But since you're the American, can you explain to us humble Europeans what's wrong with this car?
Station wagons (in the style Chase, Karen and S'wellen drove onscreen) were quite common in the mid-1970s. We were all driving larger cars like that with little concern for the price of gas, at least until the second oil crisis in 1979 when gas prices went through the roof. (Obviously these TV characters were rich and no amount of OPEC instability was going to bother
them) The US was already in an economic slump and when OPEC had us by the short-and-curlies, people started looking toward smaller Japanese and European cars. This caused more problems, since the US car industry was intertwined with our status as a superpower. They couldn't just suddenly start making the smaller cars--those take a while to design, and the manufacturing plants would need to be refitted and workers re-trained. Once the Big Three automakers turned the ship around, they were in unfamiliar territory...especially Chrysler, which had to declare bankruptcy and re-organize via government bailout. They didn't go willingly toward smaller cars--they were forced to.
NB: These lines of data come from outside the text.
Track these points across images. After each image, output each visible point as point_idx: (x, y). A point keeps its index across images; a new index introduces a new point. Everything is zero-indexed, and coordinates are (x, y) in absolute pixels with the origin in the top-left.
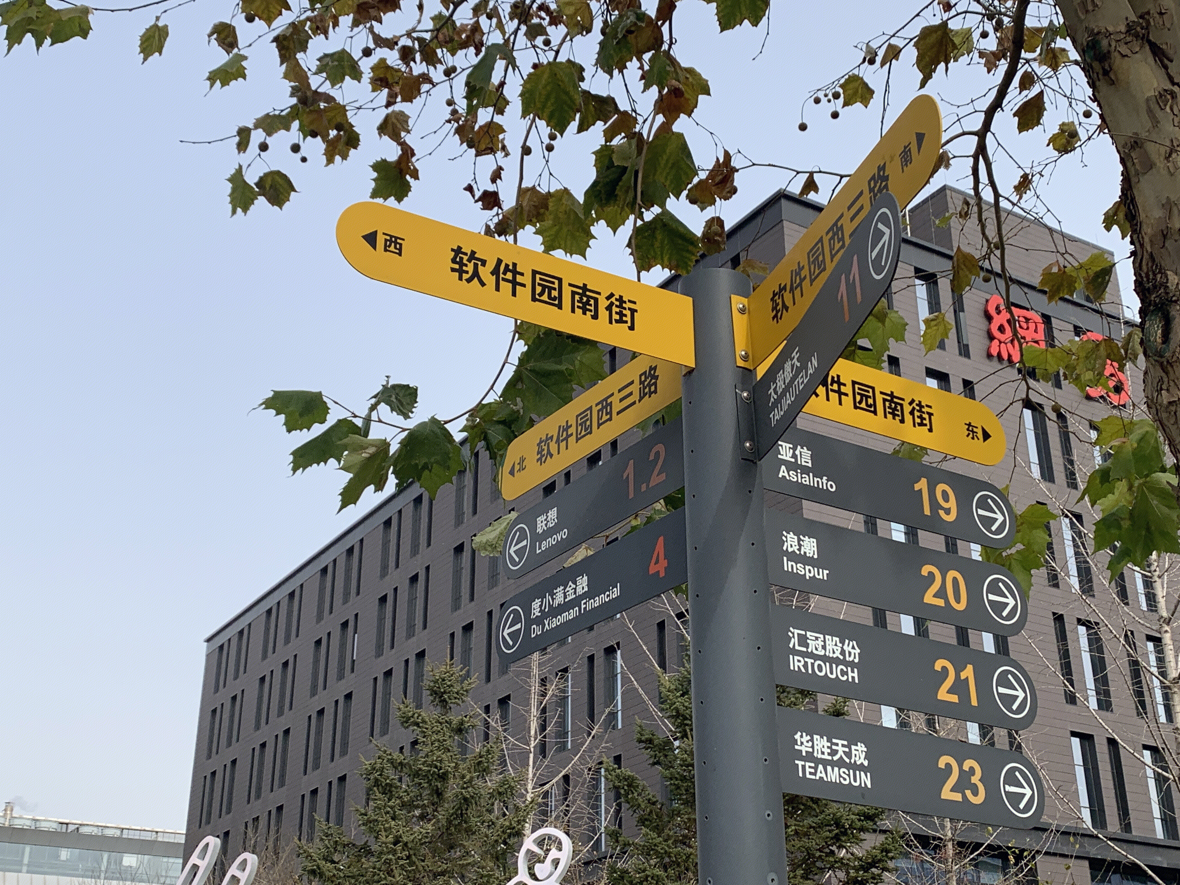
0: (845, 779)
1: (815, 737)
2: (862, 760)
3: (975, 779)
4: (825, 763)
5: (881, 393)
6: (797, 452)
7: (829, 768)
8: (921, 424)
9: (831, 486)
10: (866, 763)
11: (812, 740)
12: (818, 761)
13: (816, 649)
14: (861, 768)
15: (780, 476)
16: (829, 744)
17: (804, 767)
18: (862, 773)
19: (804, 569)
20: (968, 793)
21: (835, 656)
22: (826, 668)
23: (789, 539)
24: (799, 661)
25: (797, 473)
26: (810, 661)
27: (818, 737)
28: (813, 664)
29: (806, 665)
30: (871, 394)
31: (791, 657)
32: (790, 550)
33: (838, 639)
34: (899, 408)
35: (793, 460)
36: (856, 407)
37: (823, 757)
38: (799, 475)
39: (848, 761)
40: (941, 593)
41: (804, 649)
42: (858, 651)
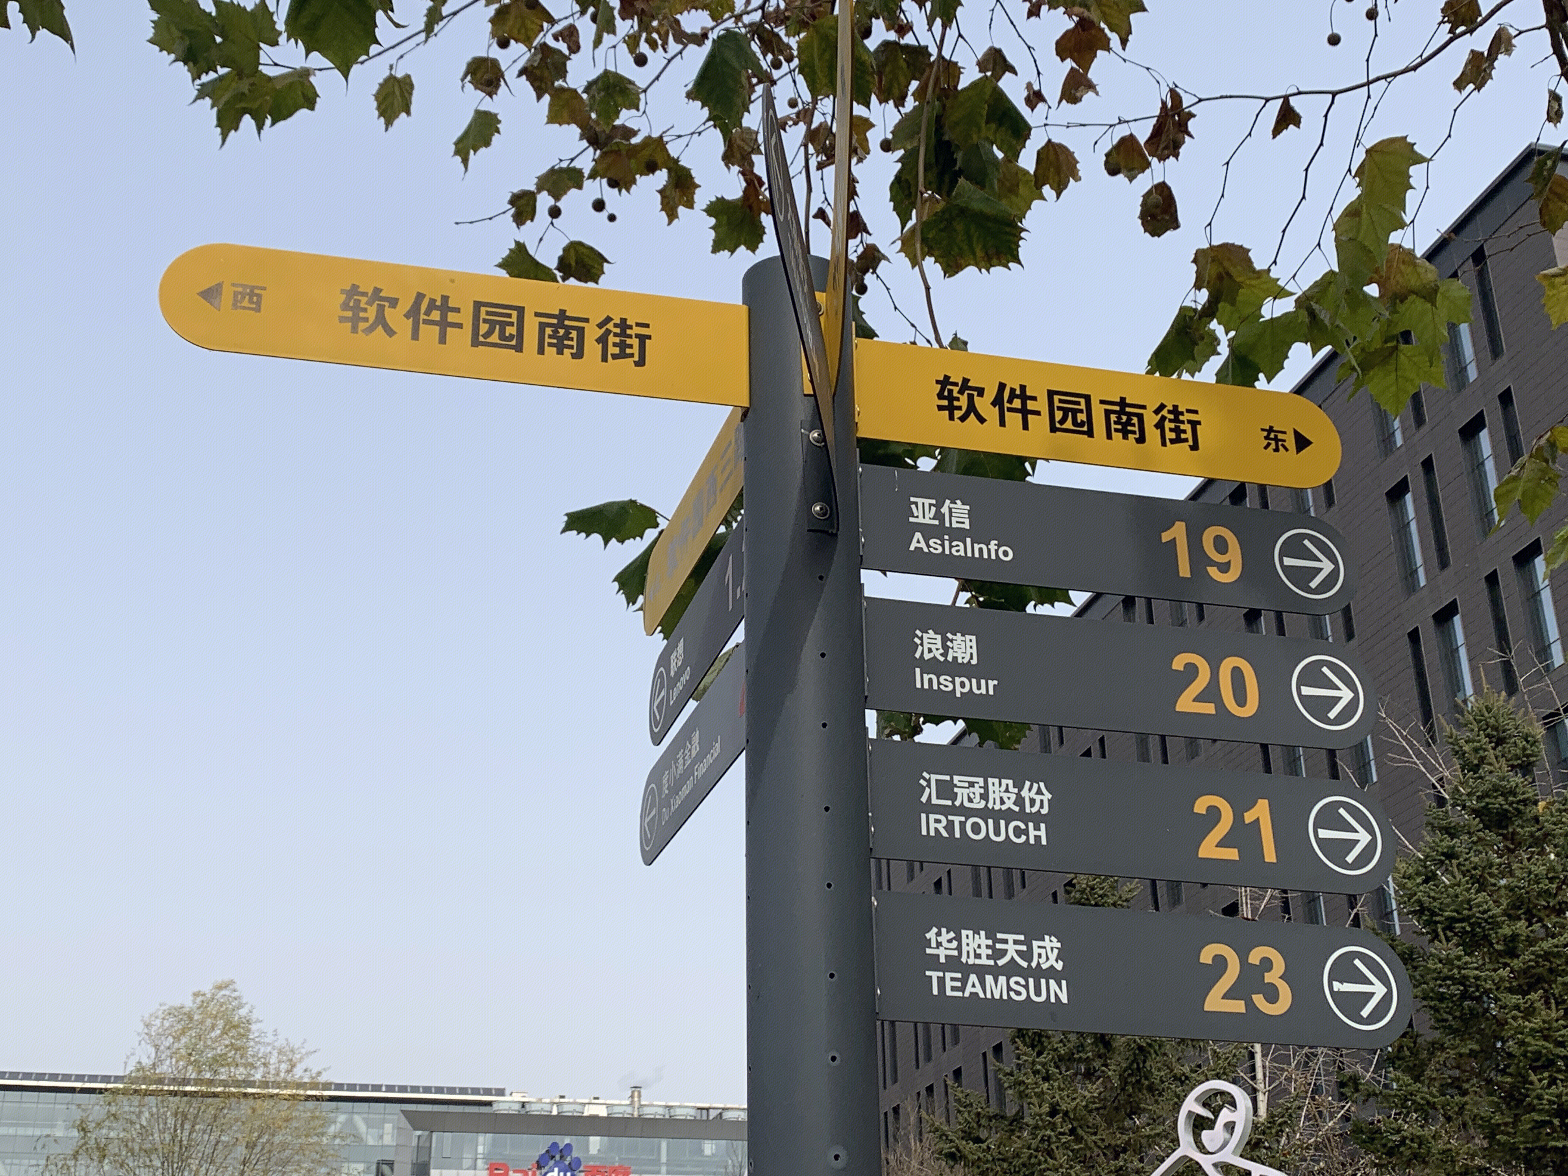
0: (1018, 993)
1: (964, 933)
2: (1052, 961)
3: (1272, 977)
4: (981, 971)
5: (1102, 402)
6: (945, 510)
7: (989, 979)
8: (1177, 440)
9: (1006, 554)
10: (1059, 966)
11: (958, 938)
12: (966, 970)
13: (970, 800)
14: (1051, 973)
15: (912, 548)
16: (990, 942)
17: (942, 981)
18: (1052, 982)
19: (953, 682)
20: (1259, 1000)
21: (1004, 807)
22: (987, 828)
23: (925, 641)
24: (938, 821)
25: (943, 541)
26: (957, 820)
27: (970, 933)
28: (963, 825)
29: (950, 826)
30: (1083, 406)
31: (923, 816)
32: (927, 656)
33: (1010, 782)
34: (1135, 420)
35: (936, 522)
36: (1053, 429)
37: (978, 962)
38: (947, 543)
39: (1024, 964)
40: (1211, 693)
41: (949, 803)
42: (1047, 796)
One of the main changes that occurred in the "family car" segment came out of the re-organized Chrysler, which had up to then been most closely-tied to the gas-guzzlers. They introduced the minivan, which they marketed as the successor to the old-style station wagon. It had better fuel economy (though not by much) and many more safety features and lower emissions than a station wagon. It also bridged the gap between full-sized vans and family cars. The more upwardly-mobile yuppies with families flocked to minivans, and thus the people "stuck" with the old-style station wagons looked dated and/or old-fashioned. If you were still driving one of the larger models by the mid-1980s, you were either old (or just old-fashioned) or too poor to afford an upgrade. Many still had to burn leaded gas (thus the "lead sled" crack) and were seen as causing added pollution. Karen seemed to ditch hers around the time she married Mack. It's not that anything was "wrong" with station wagons per se...they just fell out of favor as something new came along.
An argument could be made that the minivan eventually helped Americans transition to SUVs, since they had many of the same advantages that sedans lacked, including that large cargo area in the back that station wagons had. Mack MacKenzie was a trendsetter by driving a Jeep SUV years before they became stylish (and ubiquitous). But then, he married a car dealer, so maybe he had the inside track.